This is physical training that involves lifting weights. This is a common type of strength training that supports the development of strength and growth in the size of skeletal muscles. Weight training uses a variety of specialized equipment to target specific muscle groups and types of movements.
There is a wide variety of sports where weight training is used. These sports include bodybuilding, Olympic weightlifting, powerlifting, strongman, hammer throws, shot put, etc. However, most other sports incorporate some form of weight training in their training regimen.
Weight training has a wide scale of benefits for athletes and active individuals. Of course, you will look good! And aesthetics is quite the common motivation for most. In addition, you will improve your cardiovascular health, get stronger bones (lifting long term helps increase bone density and strengthen bone tendons), improve flexibility from consistent application of full range of motion, and lower overall body fat levels.
What I consider the ultimate benefit however of weight training is the improvement of one’s mental health. Let’s mention some;
- You get to discover what you/ your body is capable of.
- You get to actively apply persistence through a long-term learning process.
- You develop deep confidence built by meeting worthy challenges.
- You experience a diminishing fear of failure as such have comfort taking up space.
- And of course, looking good does make one feel good, doesn’t it?
While considering a fitness regimen, many individuals, have reservations about signing up for a weight training program driven by misconceptions propagated by how the category has been packaged by the media content we consume. A common concern is, “won’t this make me bulky?” or “I don’t want to be muscular.” Well, while what we see on media is indeed possible, those are the results of years of training combined with strict nutrition and recovery plans as well as genetics. All forms of weight training do develop muscular growth. However, not all will deliver the “aesthetic chiseling” we see on social media.

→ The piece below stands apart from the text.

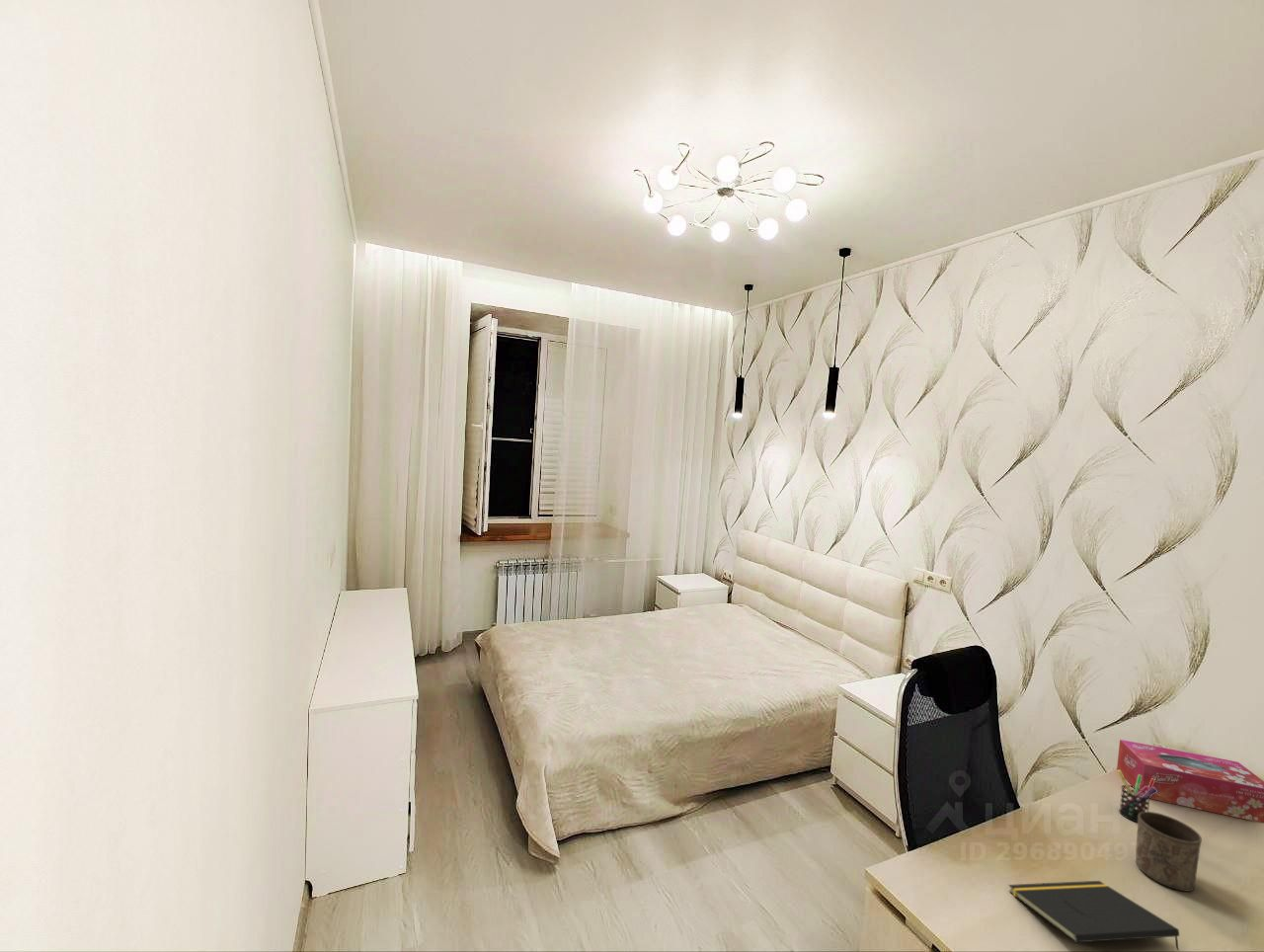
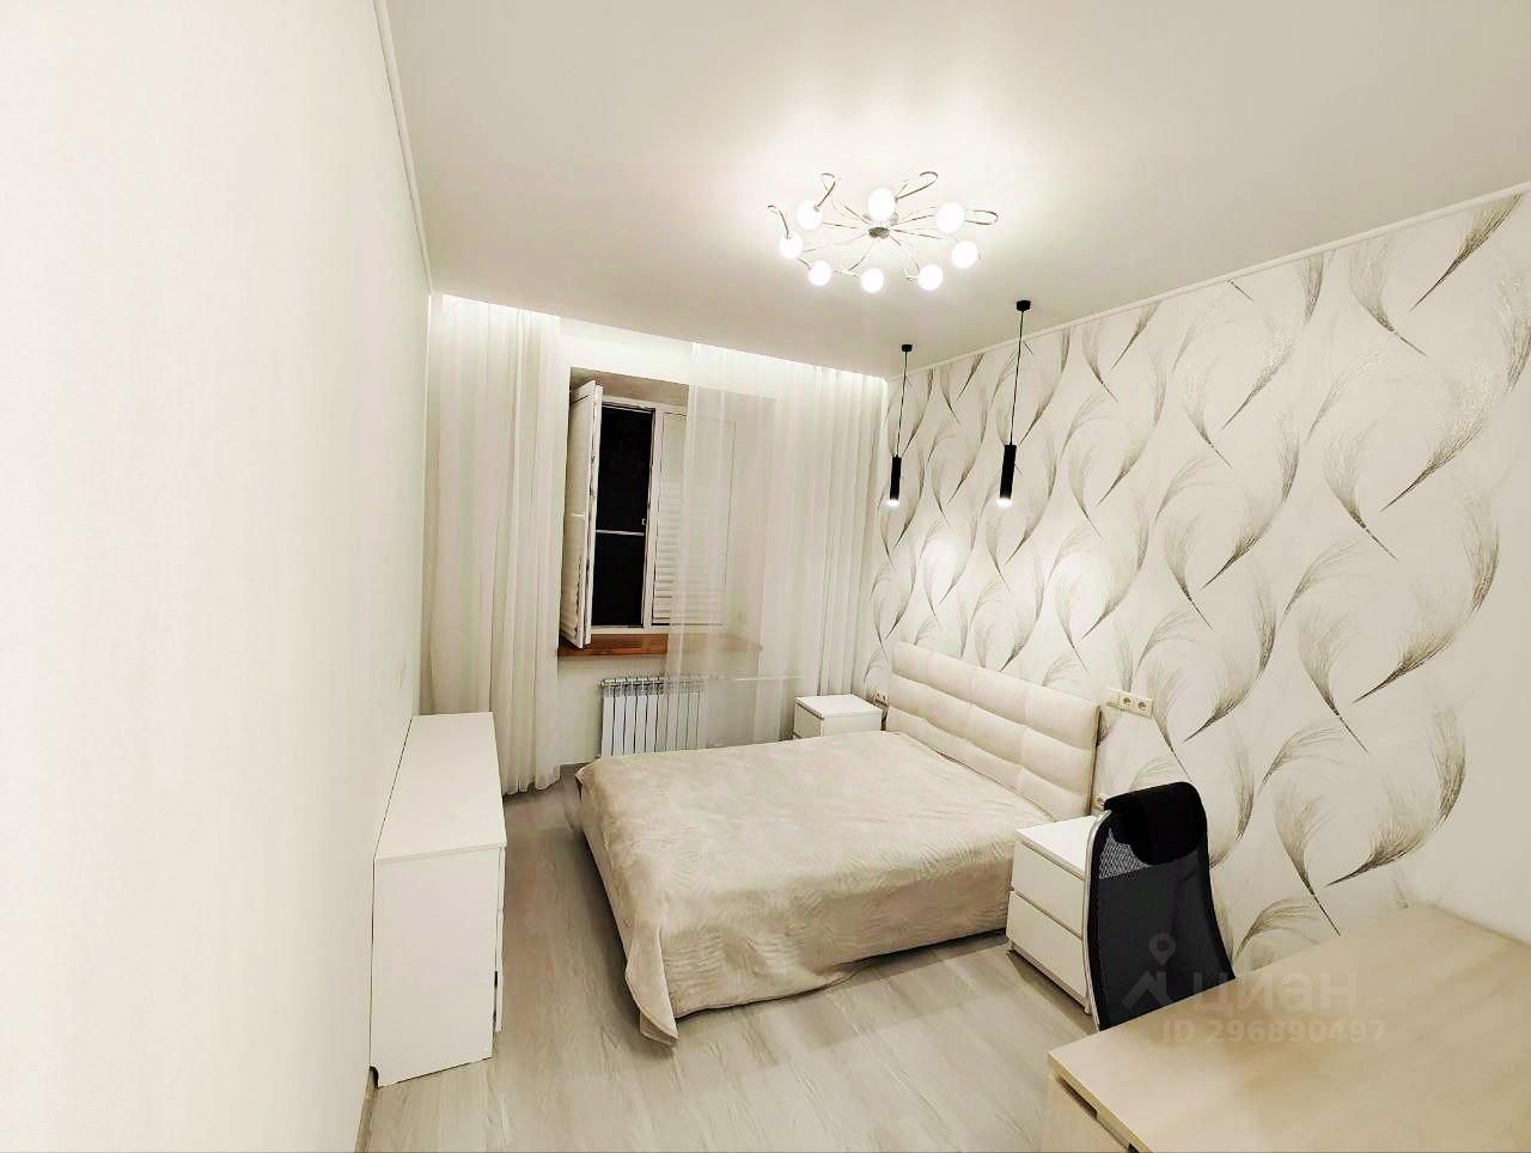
- pen holder [1116,770,1157,824]
- notepad [1007,880,1180,951]
- cup [1135,811,1203,892]
- tissue box [1116,739,1264,825]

Another misconception is that you have to train for more reps, sets, and/or more sessions in order to build muscle. What most people fail to consider is that training is the stimulus for growth, but growth actually happens when we are recovering. Your nutrition, sleep, and even stress management practices will significantly affect your ability to build muscle.

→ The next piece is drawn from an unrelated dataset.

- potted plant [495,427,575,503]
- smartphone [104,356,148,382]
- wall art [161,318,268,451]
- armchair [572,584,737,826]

You also do not need to lift extreme weights to build muscle. While progressive loading is ideal, don’t kill yourself! The key to stimulating muscle growth is time under tension.
There is also the protein question. And a craze for protein supplements. The role of supplements in sports nutrition is to “supplement” what you are unable to get from actual food sources.
Now have you really exhausted your food protein sources?
To summarize, weight training doesn’t have to be complicated, you do not need to feel persistent soreness to determine that it’s working. Remember this is a lifestyle, and discomfort cannot translate to a lifestyle. Review your programming to identify what works for you and have fun while at it.
Enjoy the process as well as the benefits!